> INSTRUCTIONS TO FOLLOW:
Down to the last line, set down the listing below exactly, apart from its pictures.

> MATERIALS PROVIDED:
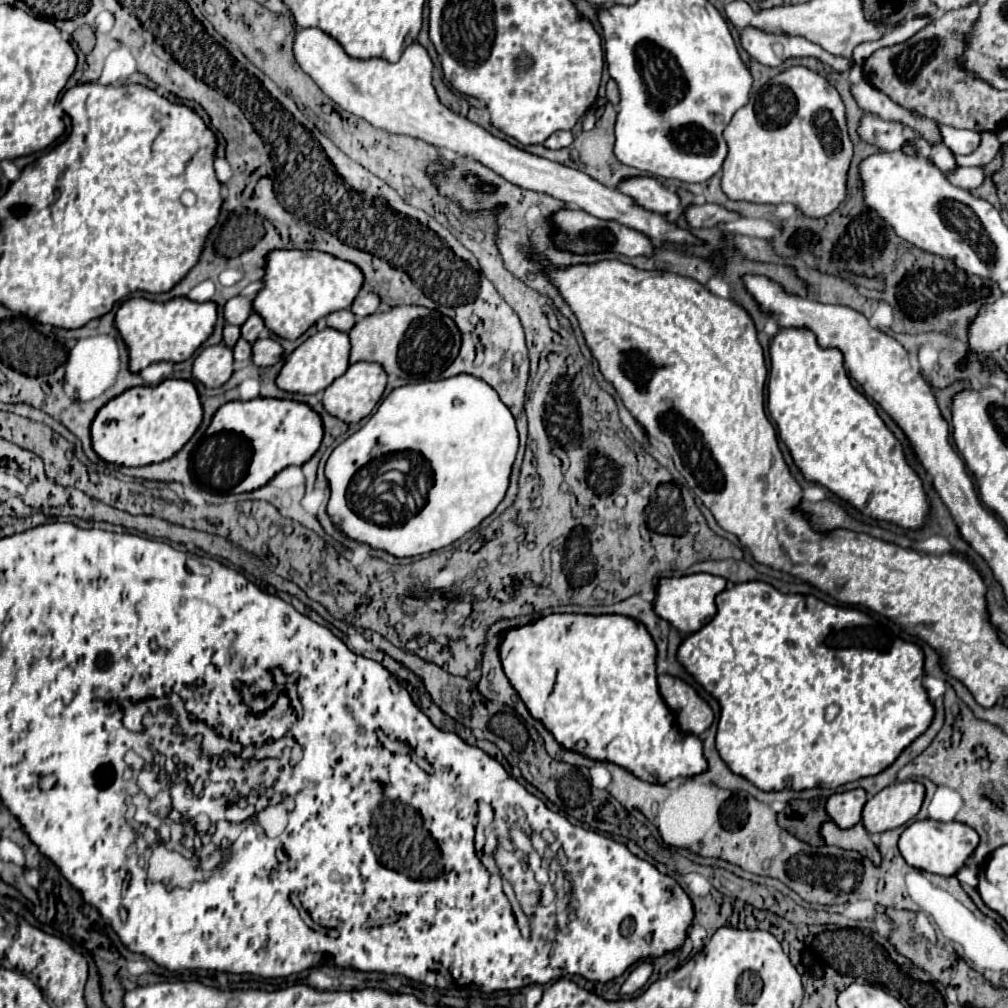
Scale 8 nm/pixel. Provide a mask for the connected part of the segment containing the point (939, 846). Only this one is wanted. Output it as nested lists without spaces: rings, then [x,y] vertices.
[[[918,820],[902,832],[902,836],[898,840],[898,848],[900,848],[902,858],[912,868],[940,874],[940,876],[954,876],[958,872],[958,868],[966,862],[966,858],[974,852],[974,848],[978,846],[978,840],[980,838],[978,838],[976,830],[972,830],[966,824]]]

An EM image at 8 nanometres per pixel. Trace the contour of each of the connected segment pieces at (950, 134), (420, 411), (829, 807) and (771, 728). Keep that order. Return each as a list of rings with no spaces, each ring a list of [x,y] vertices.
[[[940,124],[940,132],[944,138],[944,144],[954,154],[972,154],[982,142],[982,138],[976,130],[958,130],[958,128],[950,128],[950,126]]]
[[[458,374],[446,380],[436,380],[436,382],[418,382],[418,384],[406,384],[400,388],[394,388],[384,402],[378,406],[378,410],[370,416],[370,420],[352,436],[348,436],[340,446],[336,446],[326,462],[326,480],[330,484],[330,500],[326,506],[326,512],[332,520],[332,524],[348,538],[356,542],[364,542],[372,546],[374,550],[384,550],[396,558],[408,558],[408,556],[420,556],[438,548],[444,548],[458,538],[462,538],[466,532],[476,528],[486,516],[490,516],[496,506],[502,502],[506,488],[508,488],[508,478],[512,472],[512,464],[516,458],[518,450],[518,432],[514,424],[514,416],[510,410],[502,404],[498,398],[496,390],[488,386],[484,380],[474,378],[470,374]]]
[[[862,788],[836,792],[826,802],[826,812],[838,828],[850,828],[860,822],[860,812],[866,802],[866,792]]]
[[[704,572],[678,576],[678,578],[660,578],[658,588],[656,588],[654,612],[662,620],[666,620],[674,628],[678,628],[680,632],[690,634],[678,646],[676,656],[678,656],[678,662],[694,676],[694,680],[708,694],[712,694],[720,704],[720,722],[718,722],[718,734],[716,734],[716,748],[718,748],[722,760],[730,766],[732,772],[744,776],[748,782],[752,782],[760,790],[784,790],[784,788],[806,790],[806,788],[814,788],[814,786],[838,788],[846,782],[854,782],[858,778],[874,776],[874,774],[882,772],[888,764],[892,764],[898,758],[898,754],[914,738],[918,738],[930,726],[932,716],[934,716],[934,708],[928,700],[928,694],[926,694],[924,686],[922,686],[924,654],[922,654],[918,644],[906,642],[898,636],[882,632],[878,628],[876,620],[870,618],[866,612],[860,612],[856,608],[838,608],[838,606],[832,606],[832,604],[826,604],[826,602],[818,600],[816,596],[782,594],[766,582],[742,582],[742,584],[734,584],[726,590],[724,588],[726,588],[726,580],[722,576],[704,574]]]

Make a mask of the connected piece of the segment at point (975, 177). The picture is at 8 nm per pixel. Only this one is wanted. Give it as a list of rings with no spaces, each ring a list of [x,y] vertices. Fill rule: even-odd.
[[[956,166],[954,170],[946,172],[944,174],[946,180],[954,186],[960,186],[960,188],[966,188],[966,190],[972,190],[972,188],[978,188],[982,184],[982,178],[984,178],[984,170],[982,168],[964,168],[964,166]]]

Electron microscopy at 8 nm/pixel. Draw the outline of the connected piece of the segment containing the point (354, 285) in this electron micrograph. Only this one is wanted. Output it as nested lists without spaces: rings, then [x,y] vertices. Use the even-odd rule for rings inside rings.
[[[272,250],[264,258],[262,282],[264,288],[252,302],[254,312],[262,316],[270,332],[286,340],[296,340],[318,318],[350,308],[362,286],[362,272],[354,264],[318,250]]]

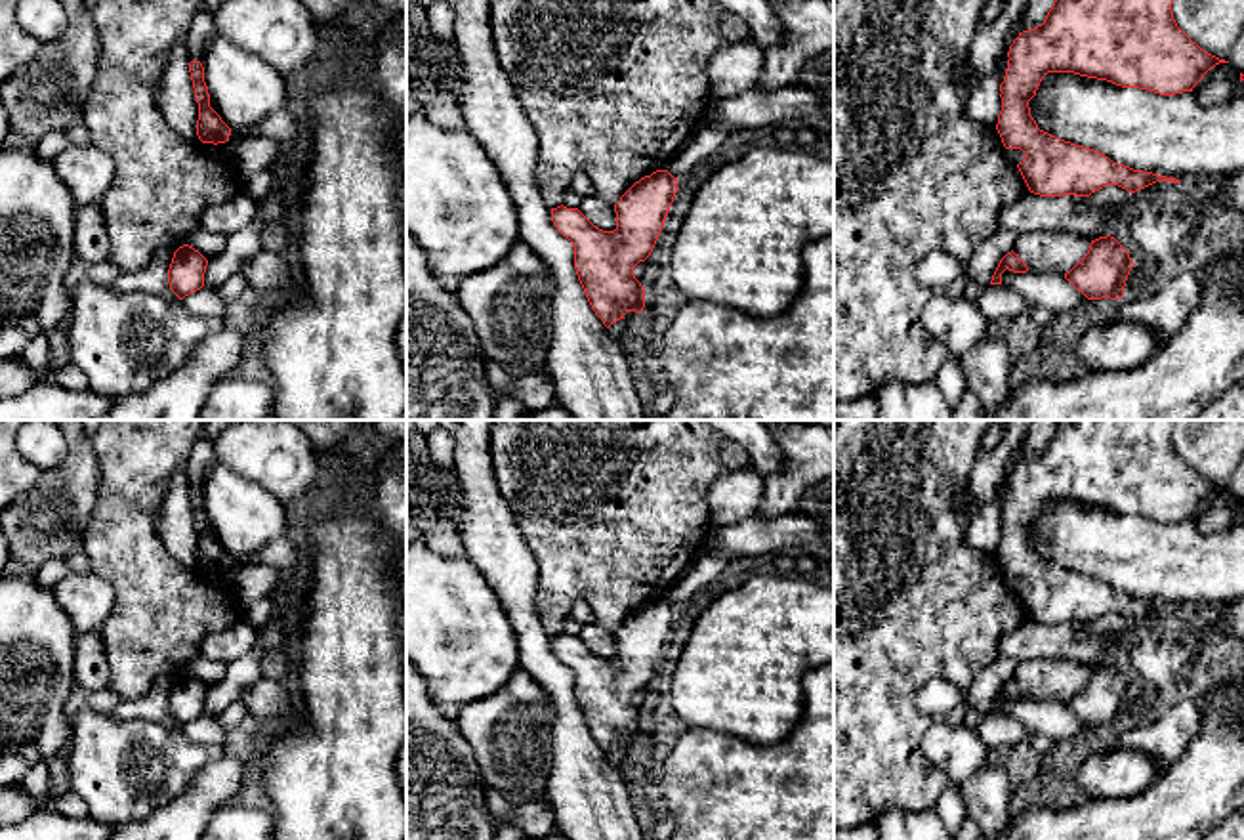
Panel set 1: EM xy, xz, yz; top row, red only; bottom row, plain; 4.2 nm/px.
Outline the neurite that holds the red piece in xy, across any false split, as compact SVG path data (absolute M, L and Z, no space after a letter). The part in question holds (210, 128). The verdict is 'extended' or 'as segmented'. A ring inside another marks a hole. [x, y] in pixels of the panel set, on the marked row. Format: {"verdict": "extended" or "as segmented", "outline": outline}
{"verdict": "as segmented", "outline": "M193 59L189 63L189 73L195 88L195 97L198 103L197 136L202 143L225 143L229 141L231 128L221 120L221 116L210 107L210 94L204 82L204 67L200 61Z"}

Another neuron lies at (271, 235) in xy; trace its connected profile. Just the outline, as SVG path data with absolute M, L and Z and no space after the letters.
M269 223L261 229L261 248L273 252L284 252L294 248L294 227L292 223Z

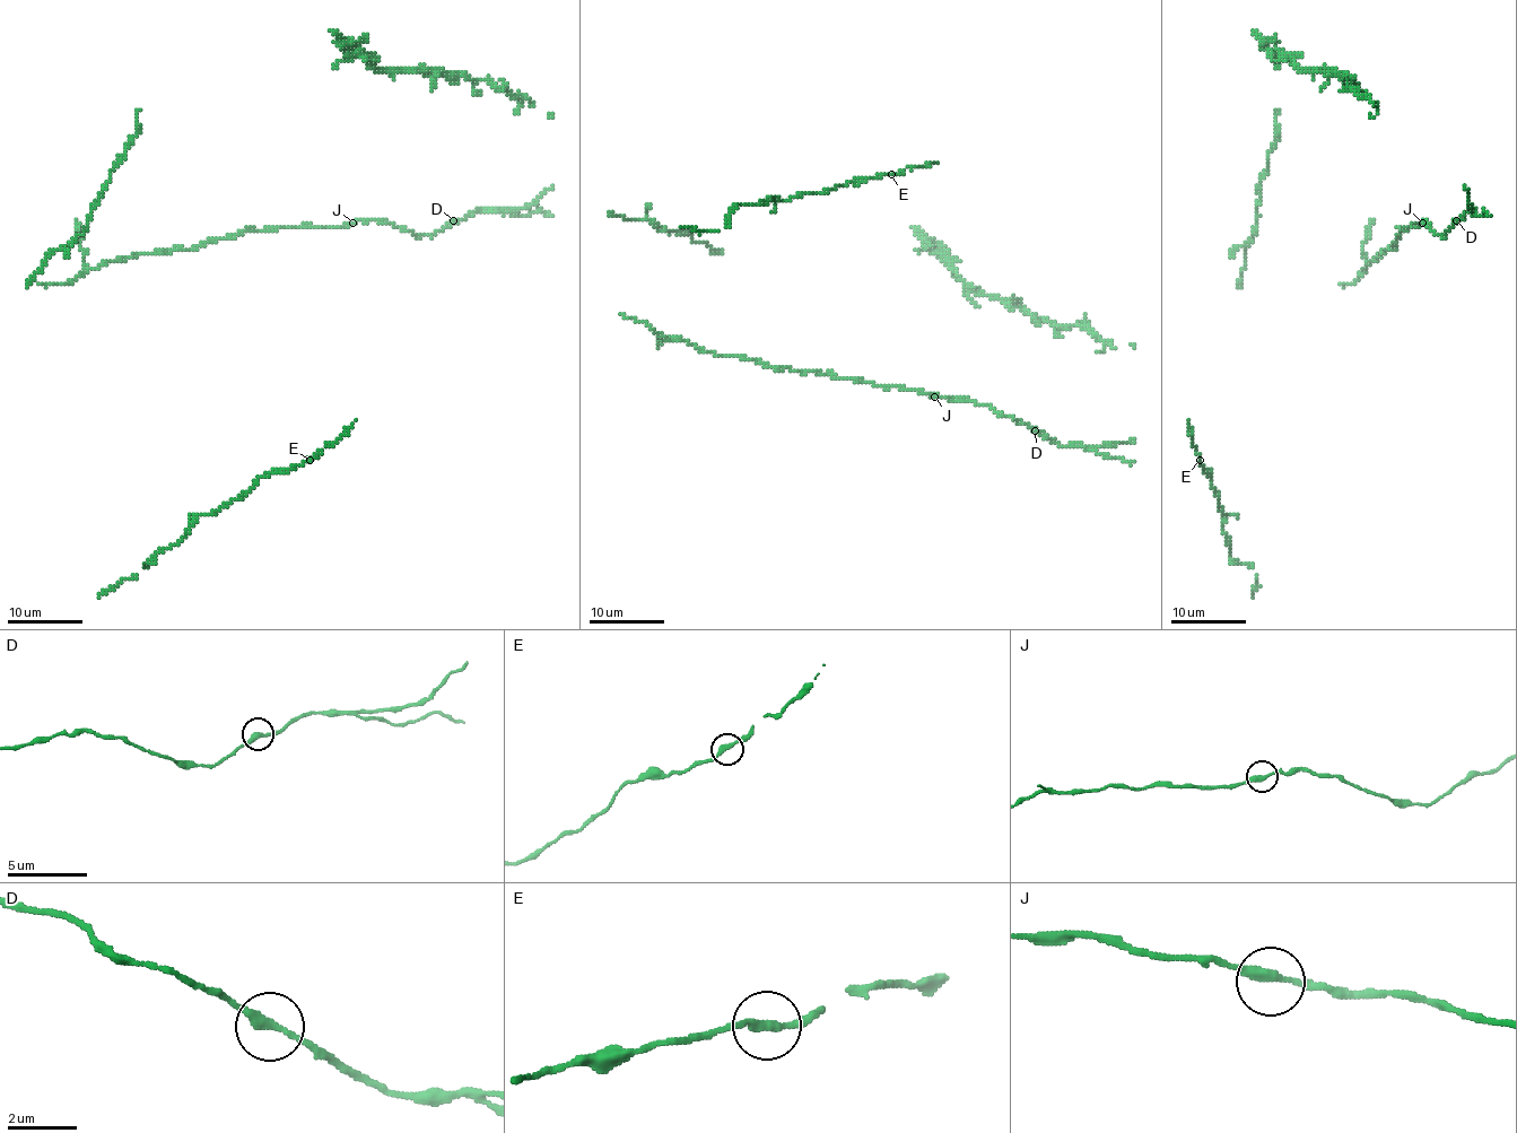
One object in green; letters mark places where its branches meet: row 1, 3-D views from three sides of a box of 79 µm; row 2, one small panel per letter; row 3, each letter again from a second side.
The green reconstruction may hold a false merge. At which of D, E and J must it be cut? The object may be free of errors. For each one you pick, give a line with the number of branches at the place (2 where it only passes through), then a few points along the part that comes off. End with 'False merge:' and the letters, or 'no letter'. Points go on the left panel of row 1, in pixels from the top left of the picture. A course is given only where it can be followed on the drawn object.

> RESULT FOR THIS EXERCISE:
Scale 8 nm/pixel. Provide a mask for the connected part of the segment containing the point (939, 846). Only this one is wanted. Output it as nested lists without spaces: rings, then [x,y] vertices.
[[[918,820],[902,832],[902,836],[898,840],[898,848],[900,848],[902,858],[912,868],[940,874],[940,876],[954,876],[958,872],[958,868],[966,862],[966,858],[974,852],[974,848],[978,846],[978,840],[980,838],[978,838],[976,830],[972,830],[966,824]]]

An EM image at 8 nanometres per pixel. Trace the contour of each of the connected segment pieces at (950, 134), (420, 411), (829, 807) and (771, 728). Keep that order. Return each as a list of rings with no spaces, each ring a list of [x,y] vertices.
[[[940,124],[940,132],[944,138],[944,144],[954,154],[972,154],[982,142],[982,138],[976,130],[958,130],[958,128],[950,128],[950,126]]]
[[[458,374],[446,380],[436,380],[436,382],[418,382],[418,384],[406,384],[400,388],[394,388],[384,402],[378,406],[378,410],[370,416],[370,420],[352,436],[348,436],[340,446],[336,446],[326,462],[326,480],[330,484],[330,500],[326,506],[326,512],[332,520],[332,524],[348,538],[356,542],[364,542],[372,546],[374,550],[384,550],[396,558],[408,558],[408,556],[420,556],[438,548],[444,548],[458,538],[462,538],[466,532],[476,528],[486,516],[490,516],[496,506],[502,502],[506,488],[508,488],[508,478],[512,472],[512,464],[516,458],[518,450],[518,432],[514,424],[514,416],[510,410],[502,404],[498,398],[496,390],[488,386],[484,380],[474,378],[470,374]]]
[[[862,788],[836,792],[826,802],[826,812],[838,828],[850,828],[860,822],[860,812],[866,802],[866,792]]]
[[[704,572],[678,576],[678,578],[660,578],[658,588],[656,588],[654,612],[662,620],[666,620],[674,628],[678,628],[680,632],[690,634],[678,646],[676,656],[678,656],[678,662],[694,676],[694,680],[708,694],[712,694],[720,704],[720,722],[718,722],[718,734],[716,734],[716,748],[718,748],[722,760],[730,766],[732,772],[744,776],[748,782],[752,782],[760,790],[784,790],[784,788],[806,790],[806,788],[814,788],[814,786],[838,788],[846,782],[854,782],[858,778],[874,776],[874,774],[882,772],[888,764],[892,764],[898,758],[898,754],[914,738],[918,738],[930,726],[932,716],[934,716],[934,708],[928,700],[928,694],[926,694],[924,686],[922,686],[924,654],[922,654],[918,644],[906,642],[898,636],[882,632],[878,628],[876,620],[870,618],[866,612],[860,612],[856,608],[838,608],[838,606],[832,606],[832,604],[826,604],[826,602],[818,600],[816,596],[782,594],[766,582],[742,582],[742,584],[734,584],[726,590],[724,588],[726,588],[726,580],[722,576],[704,574]]]

Make a mask of the connected piece of the segment at point (975, 177). The picture is at 8 nm per pixel. Only this one is wanted. Give it as a list of rings with no spaces, each ring a list of [x,y] vertices. Fill rule: even-odd.
[[[956,166],[954,170],[946,172],[944,174],[946,180],[954,186],[960,186],[960,188],[966,188],[966,190],[972,190],[972,188],[978,188],[982,184],[982,178],[984,178],[984,170],[982,168],[964,168],[964,166]]]

Electron microscopy at 8 nm/pixel. Draw the outline of the connected piece of the segment containing the point (354, 285) in this electron micrograph. Only this one is wanted. Output it as nested lists without spaces: rings, then [x,y] vertices. Use the even-odd rule for rings inside rings.
[[[272,250],[264,258],[262,282],[264,288],[252,302],[254,312],[262,316],[270,332],[286,340],[296,340],[318,318],[350,308],[362,286],[362,272],[354,264],[318,250]]]

Panel set 1: EM xy, xz, yz; top row, red only; bottom row, plain; 4.2 nm/px.
Outline the neurite that holds the red piece in xy, across any false split, as compact SVG path data (absolute M, L and Z, no space after a letter). The part in question holds (210, 128). The verdict is 'extended' or 'as segmented'. A ring inside another marks a hole. [x, y] in pixels of the panel set, on the marked row. Format: {"verdict": "extended" or "as segmented", "outline": outline}
{"verdict": "as segmented", "outline": "M193 59L189 63L189 73L195 88L195 97L198 103L197 136L202 143L225 143L229 141L231 128L221 120L221 116L210 107L210 94L204 82L204 67L200 61Z"}

Another neuron lies at (271, 235) in xy; trace its connected profile. Just the outline, as SVG path data with absolute M, L and Z and no space after the letters.
M269 223L261 229L261 248L273 252L284 252L294 248L294 227L292 223Z

One object in green; letters mark places where its branches meet: row 1, 3-D views from three sides of a box of 79 µm; row 2, one small panel per letter; row 3, each letter again from a second side.
The green reconstruction may hold a false merge. At which of D, E and J must it be cut? The object may be free of errors. For each one you pick, give a line with the number of branches at the place (2 where it only passes through), then a few points along the part that comes off. End with 'False merge:' and the letters, or 'no letter'. Points go on the left panel of row 1, in pixels from the top left of the picture. A course is given only where it can be followed on the drawn object.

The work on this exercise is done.